IL GOLEM E Il VALORE DELLE PAROLE
 Chi sono davvero?

Una malattia incurabile e una moglie che farebbe di tutto pur di aiutare suo marito sono il pretesto per parlare ed esplicitare il valore e la potenza delle parole. Minacciata dalla possibilità di perdere il marito, la protagonista della vicenda, Felicia, è portata inconsciamente al sacrificio della propria identità e di ciò che crede di essere. 

 

Tramite un contratto stipulato con la traduttrice Salinas apprendiamo dell'esistenza di una figura misteriosa e potente, probabilmente un leader del passato rievocato grazie all'apprendimento che Felicia è costretta a fare delle sue parole - o formule. Trasformata e irriconoscibile, la donna diventa il tramite di un nuovo, pericoloso e al contempo salvifico linguaggio. Le parole sono l’arma più grande che abbiamo, non sono né buone né cattive, esattamente come il Golem.  

 

Il Golem è un testo scritto da Juan Mayorga nel 2020, riscritto e rispedito più volte al regista romano Jacopo Gassman. Si parte dalla leggenda ebraica di questa figura rappresentante un gigante d'argilla che non possiede intelligenza né altre facoltà intellettive, ma possiede una forza disumana ed è, in tutto e per tutto, un “gigante”.

 

Nel testo di Mayorga Felicia (Monica Piseddu), per salvare il marito Ismael (Woody Neri), stipula un contratto con la “traduttrice” Salinas (Elena Bucci): la donna le promette di curare l’uomo a patto che lei impari una nuova lingua. Felicia inizia così un viaggio che la porta alla conoscenza di un’altra entità misteriosa.

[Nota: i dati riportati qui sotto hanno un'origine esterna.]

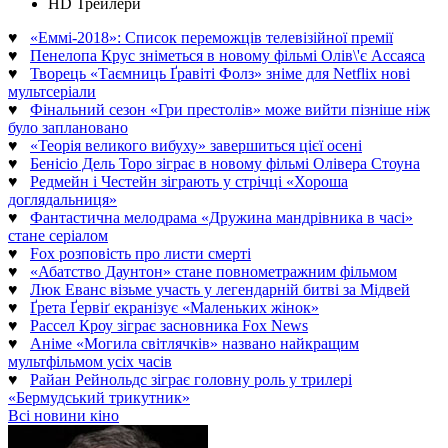
HD Трейлери
♥
«Еммі-2018»: Список переможців телевізійної премії
♥
Пенелопа Крус зніметься в новому фільмі Олів\'є Ассаяса
♥
Творець «Таємниць Ґравіті Фолз» зніме для Netflix нові
мультсеріали
♥
Фінальний сезон «Гри престолів» може вийти пізніше ніж
було заплановано
♥
«Теорія великого вибуху» завершиться цієї осені
♥
Бенісіо Дель Торо зіграє в новому фільмі Олівера Стоуна
♥
Редмейн і Честейн зіграють у стрічці «Хороша
доглядальниця»
♥
Фантастична мелодрама «Дружина мандрівника в часі»
стане серіалом
♥
Fox розповість про листи смерті
♥
«Абатство Даунтон» стане повнометражним фільмом
♥
Люк Еванс візьме участь у легендарній битві за Мідвей
♥
Ґрета Ґервіґ екранізує «Маленьких жінок»
♥
Рассел Кроу зіграє засновника Fox News
♥
Аніме «Могила світлячків» названо найкращим
мультфільмом усіх часів
♥
Райан Рейнольдс зіграє головну роль у трилері
«Бермудський трикутник»
Всі новини кіно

La prima parola che Felicia impara è “No”, il termine di opposizione politica per eccellenza, parola che ci permette di diventare noi stessi e di negare l’altro da sé. Nel mondo contemporaneo parliamo per lo più attraverso formule ed epiteti ricorrenti, dimenticandoci alle volte della possibilità di dire “No”. Possibilità, però, che in realtà Felicia non ha davvero in quanto è sotto “ricatto” e non sa che andrà a sacrificare se stessa e ciò che la circonda pur di salvare il marito. 

 

Le parole sono l’arma più grande che abbiamo, non sono né buone né cattive, esattamente come il Golem. 

 

Nello spettacolo è evidente il focus sul peso della globalizzazione, delle formule che vengono ripetute molte volte senza saperne il reale significato. Felicia, che cerca di imparare una nuova lingua senza realmente comprenderla, ci dimostra la tendenza comune e attuale ad appiattirsi sul conformismo, restando attoniti nei processi della globalizzazione. Felicia accoglie parole che poi la cambieranno non solo esteriormente, con la postura e la gestualità, ma anche psicologicamente e quindi verbalmente. Il suo percorso può apparire al contempo positivo, rivoluzionario e manipolatorio, tutto la modifica e la cambia. 

 

Per rappresentare la figura di questo quarto personaggio, il Golem, Jacopo Gassmann decide di fare un uso sapiente della tecnologia e della scenografia: schermi che espandono e moltiplicano la realtà scenica trasportano lo spettatore in un mondo di infinite rifrazioni. La scenografia è in grado di rispecchiare l’attore o lo spettatore, ma anche di rivelare altre “creature” se illuminata da dietro, momento in cui vediamo finalmente  il “Golem” prendere vita e avvicinarsi a Felicia.

 

Come nota a margine dello spettacolo non si può non tenere conto di una riflessione posta dalla traduttrice Salinas. Il suo personaggio afferma che, nel momento in cui le macchine ci sostituiranno - come sta accadendo con l’utilizzo dell’intelligenza artificiale -, si perderà quel rapporto che esiste tra la parola e colui che la pronuncia. È questo, secondo Elena Bucci, il segreto del linguaggio: nessuno sarà mai in grado di pronunciare una parola nello stesso modo di un altro, è questo che riesce a renderci diversi.